§ Work request A: Return the part of the salt and pepper mill thread that opens with the words containing "Well remeber that" and closes with "devised a plan.".
§ Work request B: In the salt and pepper mill thread, what kind of wood is the mill made from?
§ Work request C: Using the salt and pepper mill thread, explain in one to three sentences why the maker used a washer instead of turning a shim.

§ Extract:
━━━━━━━━━━

# PM/SS that almost won



## gman2431 (Mar 8, 2015)

Well this thing has fought me from the beginning. 100% my fault which really aggrevates me...

After the drilling was done I realized I didn't drill right and now had a flip flopped grain. Oh well no biggie life goes on. 

The ends were very unsquare, and wanting to do a simple design and see how close I can get things to meet up, trueing these ends up will come to bite me in a minute. I'll get to that...

So all was going well and was happy with how things met up. After some turquoise and 1000 coats of WOP for a good base I buffed it this morning and assembled. 

Well remeber that squaring up the ends? Yeah... Took way to much off! So great Now I got a mill with some white plastic sticking out the top. Sweet....

Settled down a litle from being super P'd about getting my butt whipped on this one and devised a plan. 

Out of dumb luck I found a washer that would clear the salt holes and slide right over that ugly shaft. After a little powdercoat to fancy the washer up some I don't think it's to horrible. Plus it means I'm done and can move on! Haha 

Now it's time to order some guts for the tall mills and see what kind of castraphy I can muster myself into doing those. 

Thanks for looking and all C&C welcomed!

Reactions: Like 9 | EyeCandy! 2


----------



## DKMD (Mar 8, 2015)

Nice recovery! I wouldn't have thought to use a metal washer... I might have been tempted to turn one though!

I like that shape, but I tend to make the top a little smaller than the bottom for balance reasons. I've never done the salt/pepper combo, so that may not even be possible with that kit.

Love the wood and the turquoise!

Reactions: Thank You! 1


----------



## gman2431 (Mar 8, 2015)

The top is actually the same size if not a touch smaller. I am shooting for smaller next time. The pics are deciving and not my strong suit. 

The washer was dumb luck. I was gonna turn a shim outta Gabon until I thought of a washer while pondering. Plus powdercoating a washer was way easier. Lol

Reactions: Like 2 | Way Cool 1


----------



## Mike Jones (Mar 8, 2015)

Very pretty!

Reactions: Thank You! 1


----------



## NYWoodturner (Mar 8, 2015)

Nice save Cody - Those changes that you win always seem to be more rewarding on some levels. Nice work.

Reactions: Thank You! 1 | Agree 1


----------



## manbuckwal (Mar 8, 2015)

Great save and nice looking mills !

Reactions: Thank You! 1


----------



## ripjack13 (Mar 8, 2015)

Nice shape....I like it, and the wood sure is purdy!

Reactions: Thank You! 1


----------



## Tony (Mar 8, 2015)

I really like the shape and the wood is spectacular! Great job! Tony

Reactions: Thank You! 1


----------



## barry richardson (Mar 8, 2015)

That's just beautiful! Is it redwood burl?

Reactions: Thank You! 1


----------



## gman2431 (Mar 8, 2015)

barry richardson said:


> That's just beautiful! Is it redwood burl?



Yep. Drops off the big burl I cut up with cliff.


----------



## woodintyuuu (Mar 8, 2015)

NYWoodturner said:


> Nice save Cody - Those changes that you win always seem to be more rewarding on some levels. Nice work.

━━━━━━━━━━

§ Information given:
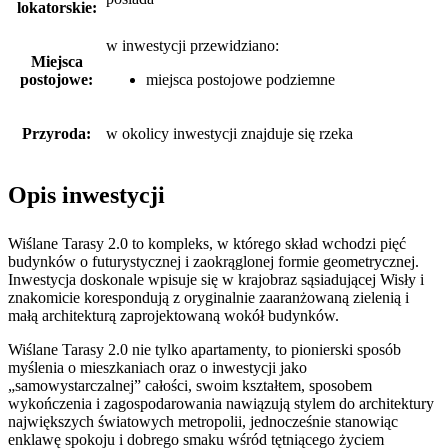
lokatorskie:
w inwestycji przewidziano:
Miejsca
postojowe:
miejsca postojowe podziemne
Przyroda:
w okolicy inwestycji znajduje się rzeka
Opis inwestycji
Wiślane Tarasy 2.0 to kompleks, w którego skład wchodzi pięć
budynków o futurystycznej i zaokrąglonej formie geometrycznej.
Inwestycja doskonale wpisuje się w krajobraz sąsiadującej Wisły i
znakomicie korespondują z oryginalnie zaaranżowaną zielenią i
małą architekturą zaprojektowaną wokół budynków.
Wiślane Tarasy 2.0 nie tylko apartamenty, to pionierski sposób
myślenia o mieszkaniach oraz o inwestycji jako
„samowystarczalnej” całości, swoim kształtem, sposobem
wykończenia i zagospodarowania nawiązują stylem do architektury
największych światowych metropolii, jednocześnie stanowiąc
enklawę spokoju i dobrego smaku wśród tętniącego życiem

━━━━━━━━━━

§ Solution A:
Well remeber that squaring up the ends? Yeah... Took way to much off! So great Now I got a mill with some white plastic sticking out the top. Sweet....

Settled down a litle from being super P'd about getting my butt whipped on this one and devised a plan.

§ Solution B: Redwood burl.

§ Solution C: The maker had planned to turn a shim out of Gabon but thought of a washer instead. The washer cleared the salt holes and slid over the shaft sticking out the top, and powdercoating a washer was far easier than turning a shim.